Sheppard explained that the diversity challenges at the graduate level may exceed those at the undergraduate level because faculty, rather than the admissions office, select masters students. These decisions may thus be more subject to individual biases, a challenge which Sheppard says the School of Engineering is working to address.

Lawrence, for her part, said she would like to see more transparency in the statistics Stanford publishes. For instance, she expressed the desire for more clarity on the backgrounds of students who are lumped under the “international” designation.
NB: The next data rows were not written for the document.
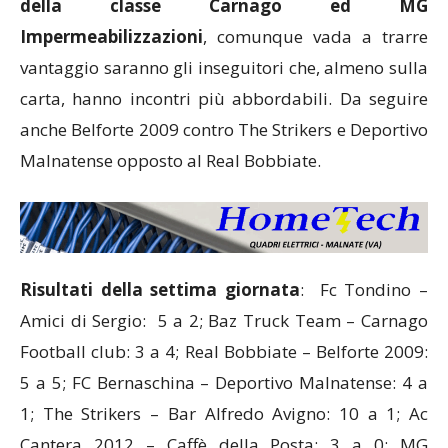
della classe Carnago ed MG
Impermeabilizzazioni
, comunque vada a trarre
vantaggio saranno gli inseguitori che, almeno sulla
carta, hanno incontri più abbordabili. Da seguire
anche Belforte 2009 contro The Strikers e Deportivo
Malnatense opposto al Real Bobbiate.
Risultati della settima giornata
: Fc Tondino –
Amici di Sergio: 5 a 2; Baz Truck Team – Carnago
Football club: 3 a 4; Real Bobbiate – Belforte 2009:
5 a 5; FC Bernaschina – Deportivo Malnatense: 4 a
1; The Strikers – Bar Alfredo Avigno: 10 a 1; Ac
Cantera 2012 – Caffè della Posta: 3 a 0; MG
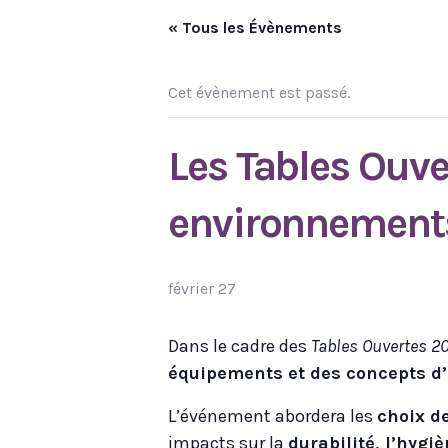
« Tous les Évènements
Cet évènement est passé.
Les Tables Ouve
environnement
février 27
Dans le cadre des
Tables Ouvertes 2
équipements et des concepts d
L’événement abordera les
choix d
impacts sur la
durabilité, l’hygi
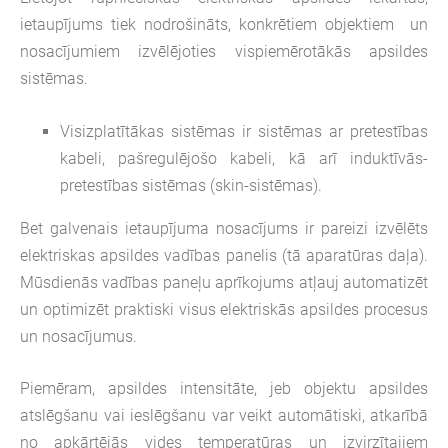
ietaupījums tiek nodrošināts, konkrētiem objektiem un
nosacījumiem izvēlējoties vispiemērotākās apsildes
sistēmas.
Visizplatītākas sistēmas ir sistēmas ar pretestības
kabeli, pašregulējošo kabeli, kā arī induktīvās-
pretestības sistēmas (skin-sistēmas).
Bet galvenais ietaupījuma nosacījums ir pareizi izvēlēts
elektriskas apsildes vadības panelis (tā aparatūras daļa).
Mūsdienās vadības paneļu aprīkojums atļauj automatizēt
un optimizēt praktiski visus elektriskās apsildes procesus
un nosacījumus.
Piemēram, apsildes intensitāte, jeb objektu apsildes
atslēgšanu vai ieslēgšanu var veikt automātiski, atkarībā
no apkārtējās vides temperatūras un izvirzītajiem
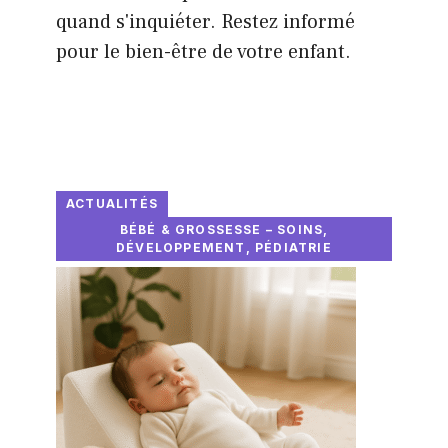
quand s'inquiéter. Restez informé
pour le bien-être de votre enfant.
ACTUALITÉS
BÉBÉ & GROSSESSE – SOINS,
DÉVELOPPEMENT, PÉDIATRIE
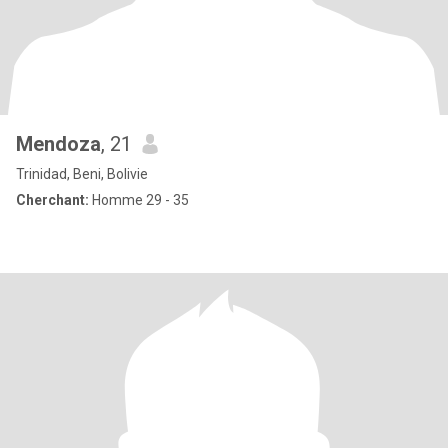
Mendoza
, 21
Trinidad, Beni, Bolivie
Cherchant:
Homme 29 - 35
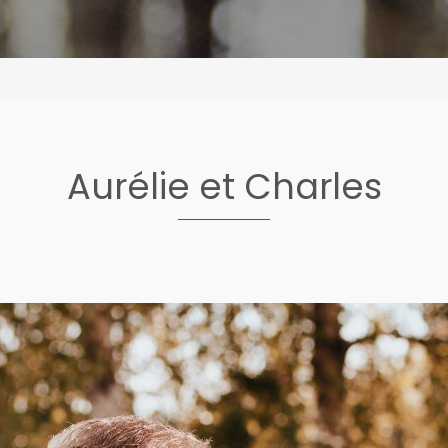
Aurélie et Charles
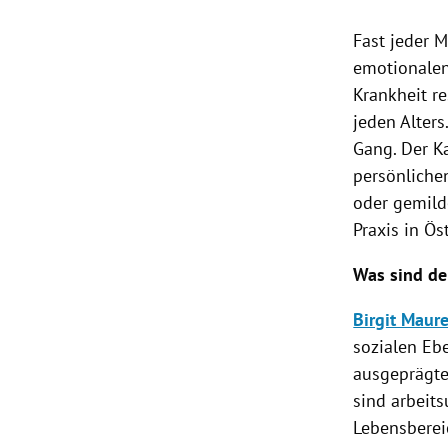
Fast jeder 
emotionalen 
Krankheit r
jeden Alters.
Gang. Der K
persönliche
oder gemild
Praxis in
Ös
Was sind d
Birgit Maure
sozialen Ebe
ausgeprägter
sind arbeits
Lebensberei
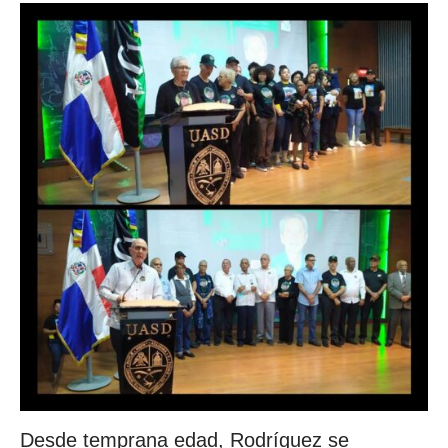
Desde temprana edad, Rodríguez se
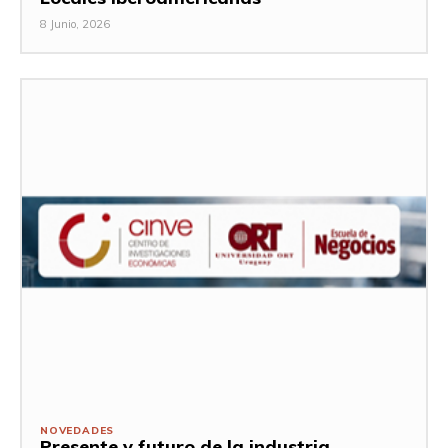
8 Junio, 2026
NOVEDADES
Presente y futuro de la industria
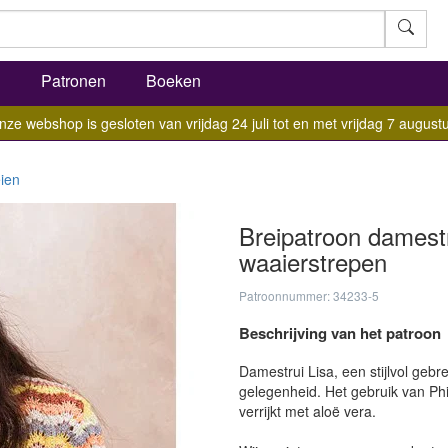
l
Patronen
Boeken
nze webshop is gesloten van vrijdag 24 juli tot en met vrijdag 7 augustu
ien
Breipatroon damestr
waaierstrepen
Patroonnummer: 34233-5
Beschrijving van het patroon
Damestrui Lisa, een stijlvol gebr
gelegenheid. Het gebruik van Phil
verrijkt met aloë vera.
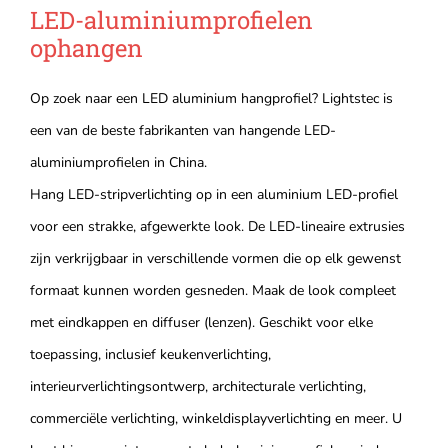
LED-aluminiumprofielen
ophangen
Op zoek naar een LED aluminium hangprofiel? Lightstec is
een van de beste fabrikanten van hangende LED-
aluminiumprofielen in China.
Hang LED-stripverlichting op in een aluminium LED-profiel
voor een strakke, afgewerkte look. De LED-lineaire extrusies
zijn verkrijgbaar in verschillende vormen die op elk gewenst
formaat kunnen worden gesneden. Maak de look compleet
met eindkappen en diffuser (lenzen). Geschikt voor elke
toepassing, inclusief keukenverlichting,
interieurverlichtingsontwerp, architecturale verlichting,
commerciële verlichting, winkeldisplayverlichting en meer. U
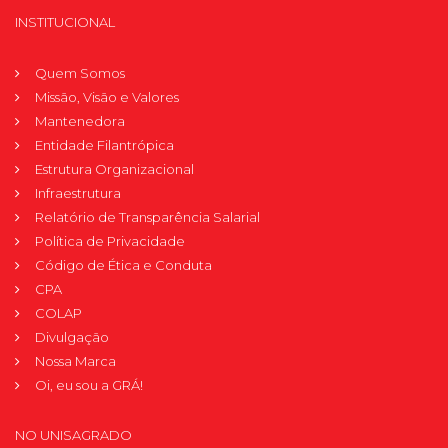
INSTITUCIONAL
Quem Somos
Missão, Visão e Valores
Mantenedora
Entidade Filantrópica
Estrutura Organizacional
Infraestrutura
Relatório de Transparência Salarial
Política de Privacidade
Código de Ética e Conduta
CPA
COLAP
Divulgação
Nossa Marca
Oi, eu sou a GRÁ!
NO UNISAGRADO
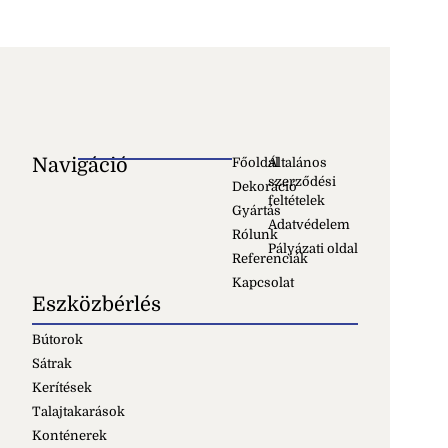
Navigáció
Főoldal
Általános
szerződési
Dekoráció
feltételek
Gyártás
Adatvédelem
Rólunk
Pályázati oldal
Referenciák
Kapcsolat
Eszközbérlés
Bútorok
Sátrak
Kerítések
Talajtakarások
Konténerek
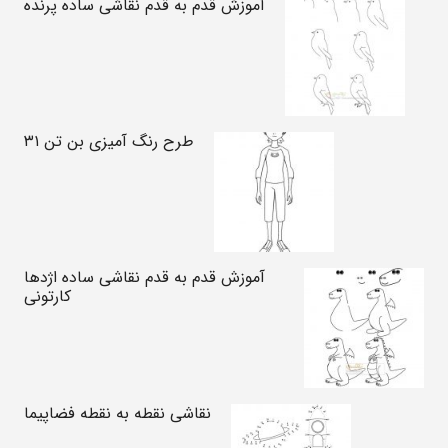
آموزش قدم به قدم نقاشی ساده پرنده
طرح رنگ آمیزی بن تن ۳۱
آموزش قدم به قدم نقاشی ساده اژدها
کارتونی
نقاشی نقطه به نقطه فضاپیما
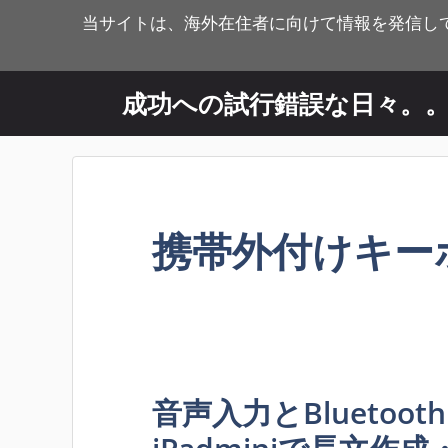
コ
当サイトは、海外在住者に向けて情報を発信し
ン
テ
ン
成功への試行錯誤な日々。
ツ
へ
ス
キ
ッ
携帯外付けキー
プ
音声入力とBluetoo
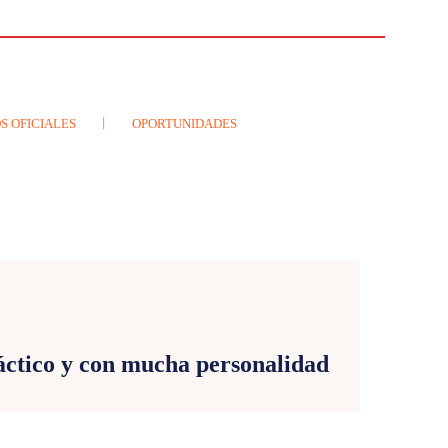
S OFICIALES
OPORTUNIDADES
E
áctico y con mucha personalidad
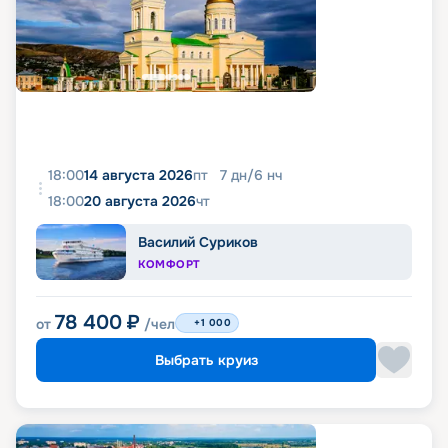
18:00
14 августа 2026
пт
7
дн
/
6
нч
18:00
20 августа 2026
чт
Василий Суриков
КОМФОРТ
78 400
₽
от
/чел
+1 000
Выбрать круиз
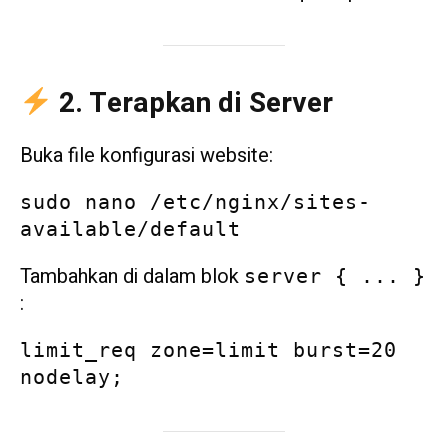
2. Terapkan di Server
Buka file konfigurasi website:
sudo nano /etc/nginx/sites-
available/default
Tambahkan di dalam blok
server { ... }
:
limit_req zone=limit burst=20 
nodelay;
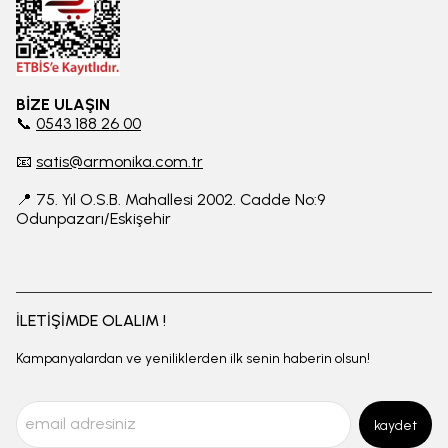
BİZE ULAŞIN
📞
0543 188 26 00
📧
satis@armonika.com.tr
📍 75. Yıl O.S.B. Mahallesi 2002. Cadde No:9
Odunpazarı/Eskişehir
İLETİŞİMDE OLALIM !
Kampanyalardan ve yeniliklerden ilk senin haberin olsun!
kaydet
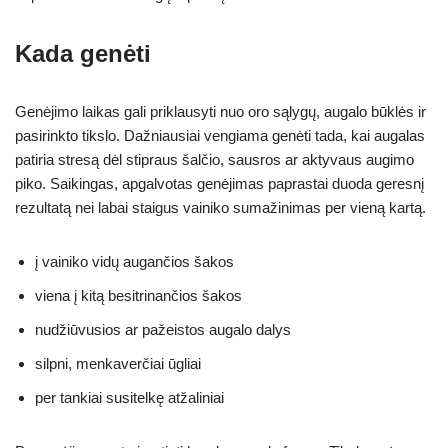
Kada genėti
Genėjimo laikas gali priklausyti nuo oro sąlygų, augalo būklės ir
pasirinkto tikslo. Dažniausiai vengiama genėti tada, kai augalas
patiria stresą dėl stipraus šalčio, sausros ar aktyvaus augimo
piko. Saikingas, apgalvotas genėjimas paprastai duoda geresnį
rezultatą nei labai staigus vainiko sumažinimas per vieną kartą.
į vainiko vidų augančios šakos
viena į kitą besitrinančios šakos
nudžiūvusios ar pažeistos augalo dalys
silpni, menkaverčiai ūgliai
per tankiai susitelkę atžaliniai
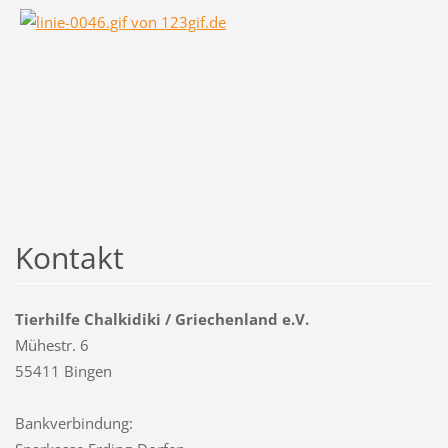
Kontakt
Tierhilfe Chalkidiki / Griechenland e.V.
Mühestr. 6
55411 Bingen
Bankverbindung:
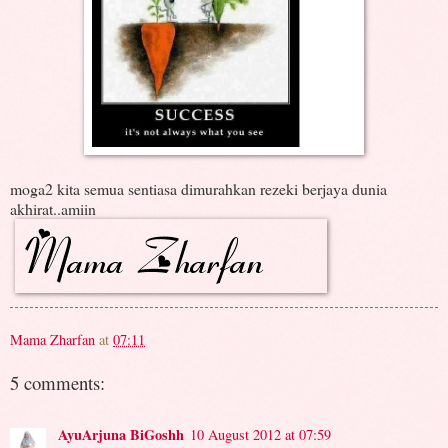
moga2 kita semua sentiasa dimurahkan rezeki berjaya dunia
akhirat..amiin
Mama Zharfan
at
07:11
5 comments:
AyuArjuna BiGoshh
10 August 2012 at 07:59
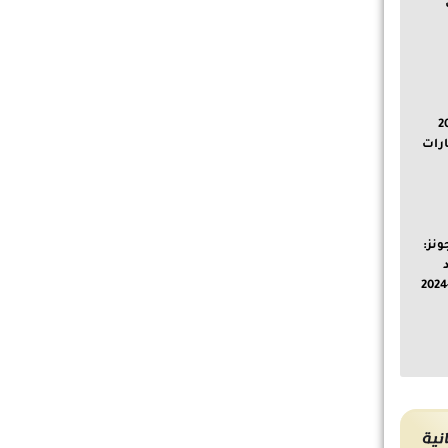
أيام 2025
رات
ونز:
ية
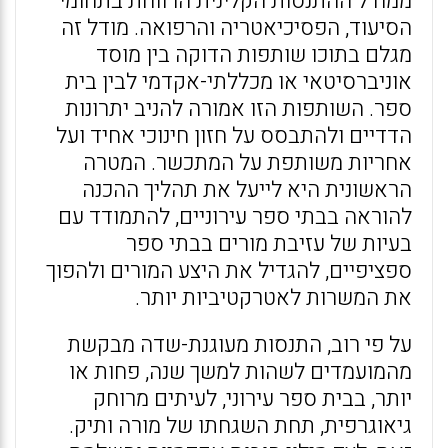
ממודל ההתנסות הקלינית הרווחת בתחומי
הסיעוד, הפסיכיאטריה והרפואה. מודל זה
מגלם בתוכו שותפות הדוקה בין מוסד
אוניברסיטאי או מכללתי-אקדמי לבין בית
ספר. השותפות הזו אמורה להניב יתרונות
הדדיים ולהתבסס על חזון חינוכי אחיד ועל
אחריות משותפת על המתכשר. המטרה
הראשונית היא לייעל את תהליך ההכנה
להוראה בבתי ספר עירוניים, להתמודד עם
בעיות של עזיבת מורים בבתי ספר
ספציפיים, להגדיל את היצע המורים ולהפוך
את המשרות לאטרקטיביות יותר.
על פי רוב, התנסות מעוגנת-שדה מבקשת
מהמועמדים לשהות למשך שנה, פחות או
יותר, בבית ספר עירוני, לעיתים מרוחק
גיאוגרפית, תחת השגחתו של מורה ותיק.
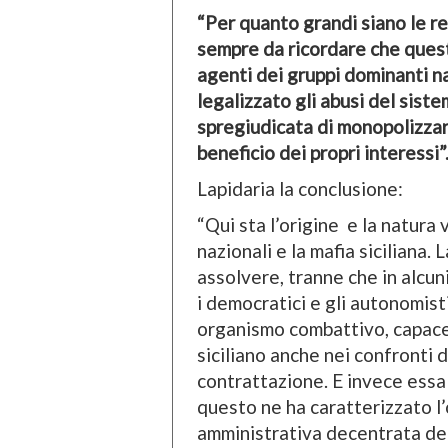
“Per quanto grandi siano le re
sempre da ricordare che quest
agenti dei gruppi dominanti na
legalizzato gli abusi del sis
spregiudicata di monopolizzare 
beneficio dei propri interessi”
Lapidaria la conclusione:
“Qui sta l’origine e la natura v
nazionali e la mafia siciliana.
assolvere, tranne che in alcuni
i democratici e gli autonomisti
organismo combattivo, capace 
siciliano anche nei confronti 
contrattazione. E invece essa 
questo ne ha caratterizzato l
amministrativa decentrata del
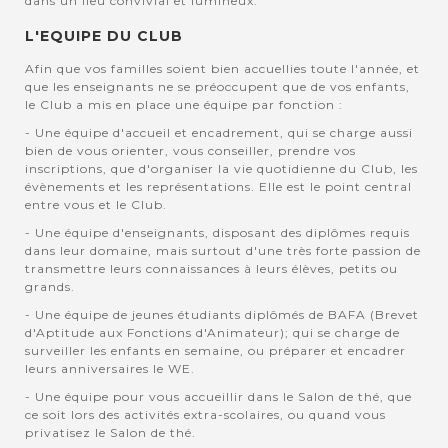
dans un lieu convivial et lumineux.
L'EQUIPE DU CLUB
Afin que vos familles soient bien accuellies toute l'année, et
que les enseignants ne se préoccupent que de vos enfants,
le Club a mis en place une équipe par fonction :
- Une équipe d'accueil et encadrement, qui se charge aussi
bien de vous orienter, vous conseiller, prendre vos
inscriptions, que d'organiser la vie quotidienne du Club, les
évènements et les représentations. Elle est le point central
entre vous et le Club.
- Une équipe d'enseignants, disposant des diplômes requis
dans leur domaine, mais surtout d'une très forte passion de
transmettre leurs connaissances à leurs élèves, petits ou
grands.
- Une équipe de jeunes étudiants diplômés de BAFA (Brevet
d'Aptitude aux Fonctions d'Animateur); qui se charge de
surveiller les enfants en semaine, ou préparer et encadrer
leurs anniversaires le WE.
- Une équipe pour vous accueillir dans le Salon de thé, que
ce soit lors des activités extra-scolaires, ou quand vous
privatisez le Salon de thé.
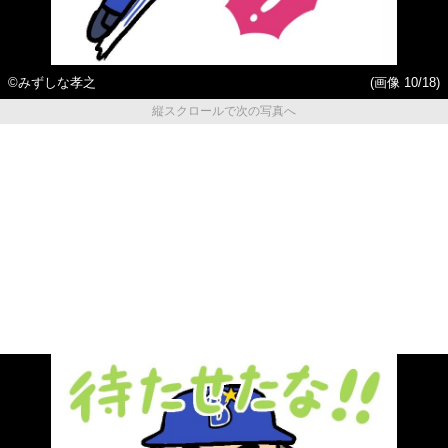
©みずしな孝之
(画像 10/18)
縦スクロールで次の写真へ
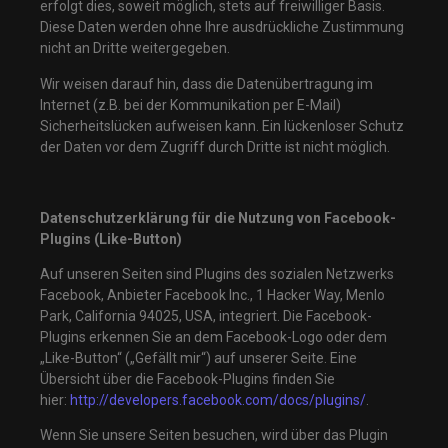
erfolgt dies, soweit möglich, stets auf freiwilliger Basis.
Diese Daten werden ohne Ihre ausdrückliche Zustimmung
nicht an Dritte weitergegeben.
Wir weisen darauf hin, dass die Datenübertragung im
Internet (z.B. bei der Kommunikation per E-Mail)
Sicherheitslücken aufweisen kann. Ein lückenloser Schutz
der Daten vor dem Zugriff durch Dritte ist nicht möglich.
Datenschutzerklärung für die Nutzung von Facebook-
Plugins (Like-Button)
Auf unseren Seiten sind Plugins des sozialen Netzwerks
Facebook, Anbieter Facebook Inc., 1 Hacker Way, Menlo
Park, California 94025, USA, integriert. Die Facebook-
Plugins erkennen Sie an dem Facebook-Logo oder dem
„Like-Button“ („Gefällt mir“) auf unserer Seite. Eine
Übersicht über die Facebook-Plugins finden Sie
hier:
http://developers.facebook.com/docs/plugins/
.
Wenn Sie unsere Seiten besuchen, wird über das Plugin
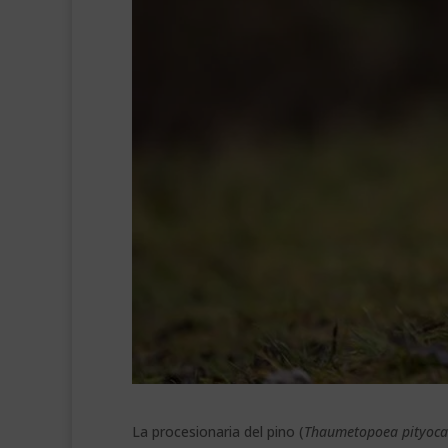
La procesionaria del pino (
Thaumetopoea pityoc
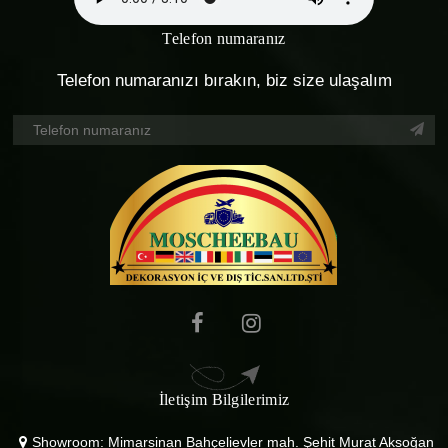
Telefon numaranız
Telefon numaranızı bırakın, biz size ulaşalım
İletişim Bilgilerimiz
Showroom: Mimarsinan Bahçelievler mah. Şehit Murat Aksoğan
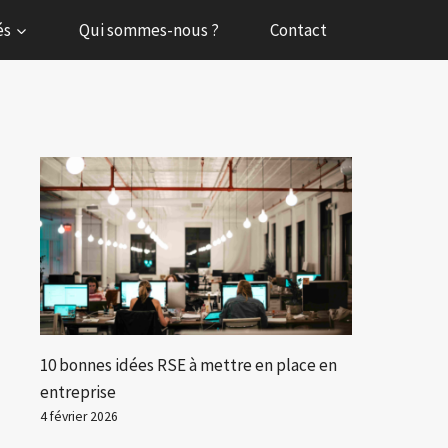
és
Qui sommes-nous ?
Contact
10 bonnes idées RSE à mettre en place en
entreprise
4 février 2026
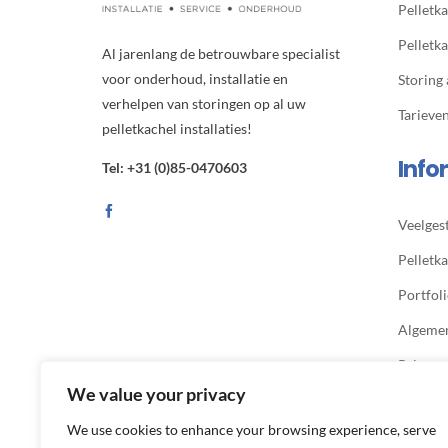
Pelletka
Pelletk
Al jarenlang de betrouwbare specialist
voor onderhoud, installatie en
Storing
verhelpen van storingen op al uw
Tarieve
pelletkachel installaties!
Info
Tel: +31 (0)85-0470603
Veelges
Pelletka
Portfol
Algeme
Privacy
We value your privacy
We use cookies to enhance your browsing experience, serve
“I think it would help us to face the facts,” she said. “You can’t know what needs change if you don’t know what you’re dealing with.”  

On the whole, though, Lawrence said she is glad the conversation is happening and glad to be a stakeholder in it, a role she has grown into over the course of her engineering journey.

“I felt like I needed to prove myself before I could talk about things like this,” she said.

 

Contact Mini Racker at mracker ‘at’ stanford.edu.

This article has been updated to clarify that the statistics on gender diversity in Stanford’s graduate engineering programs are referenced from the ’16-’17 school year, given that ’17-’18 data has yet to be made publicly available. This article has also been updated with additional comment and clarification from Sage Lagron.